The  Nano-Magnetism Laboratory at National Taiwan University was founded in August, 1997.  As a vigorous research team, we make thorough inquiries into low dimensional magnetic nanostructures and spin-dependent transport.

We use numerous methods to fabricate a variety of samples, and with multiple experimental techniques, look deep into the diverse distinctive physical behaviors in low dimensional magnetic systems. Meanwhile, we also think highly of both fundamental and applied physics, and interdisciplinary studies.  

Low dimensional magnetic nanostructure attracts much interest not only due to its novel behavior in magnetic and magnetotransport properties with its reduced dimensionality, but also due to its potential application in nanodevice and nanostorage. Different approaches, such as thin film growth technique and self-assembly have been used for growing or fabricating different magnetic nanostructure, with help of analysis tools of surface magnetism including techniques of scanning probe microscope (SPM), medium energy electron diffraction (MEED), low energy electron diffraction (LEED), and magneto-optical Kerr effect (MOKE), Auger electron spectroscopy (AES) etc., as well as magnetic dichroism in application of synchrotron radiation. In particular, the recently developed spin-polarized scanning tunneling microscopy (SP-STM) and spin-polarized scanning tunneling spectroscopy (SP-STS) techniques provide the more efficient ways at nanometer scale to probe the spin configuration of novel ferromagnetic or antiferromagnetic nanostructures such as nanoparticles assembly and magnetic organic molecule.

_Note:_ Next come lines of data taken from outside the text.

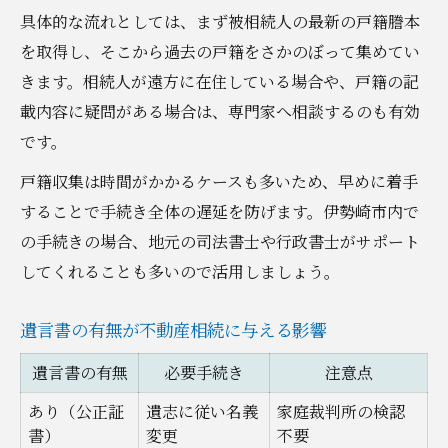
具体的な流れとしては、まず被相続人の最新の戸籍謄本
円満な相続を実現する合意形成のコツ
を取得し、そこから過去の戸籍をさかのぼって集めてい
手続き中のトラブルを防ぐための話し合い
きます。相続人が遠方に在住している場合や、戸籍の記
術
載内容に疑問がある場合は、専門家へ相談するのも有効
司法書士など専門家を交えた協議の進め方
です。
新制度対応の不動産相続手続き最新ガイド
戸籍収集は時間がかかるケースも多いため、早めに着手
2024年施行の相続登記義務化ポイント表
することで手続き全体の遅延を防げます。伊勢崎市内で
新制度下での不動産相続の進め方解説
の手続きの場合、地元の司法書士や行政書士がサポート
罰則リスクを避けるための申請期限管理術
してくれることも多いので活用しましょう。
最新の相続手続きで注意すべき変更点まと
め
遺言書の有無が不動産相続に与える影響
新制度対応の書類準備と手続きチェックリ
遺言書の有無
必要手続き
注意点
スト
あり（公正証
遺志に従い名義
家庭裁判所の検認
書）
変更
不要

For researches in application of synchrotron radiation, the photoemission electron microscopy (PEEM) was used to measure the magnetic anisotropy of ferromagnetic thin film. We found that the magnetic easy axis of ferromagnetic films can be switched from in-plane to perpendicular direction by the exchange coupling with adjacent Mn thin films. The discovery of such new mechanism provide new concept for the current developed perpendicular magnetic recording industry. Besides, we investigate the position-selected electronic structure of laser modified CNTs by scanning photoemission electron microscopy (SPEM) of CNTs in air and N2 environment, the modified region shows enhanced chemical shifts in carbon 1s state, respectively. The modification of electronic structure is shown to be strongly dependent on the gaseous environment.

For the current subjects, we are also trying to design various organic spin valves, and then investigate the inelastic tunneling property for the electron transport through organic molecule. We also study the magnetic and transport properties of single organic molecule by low temperature SP-STM. The theoretical study also plays an important role in this project.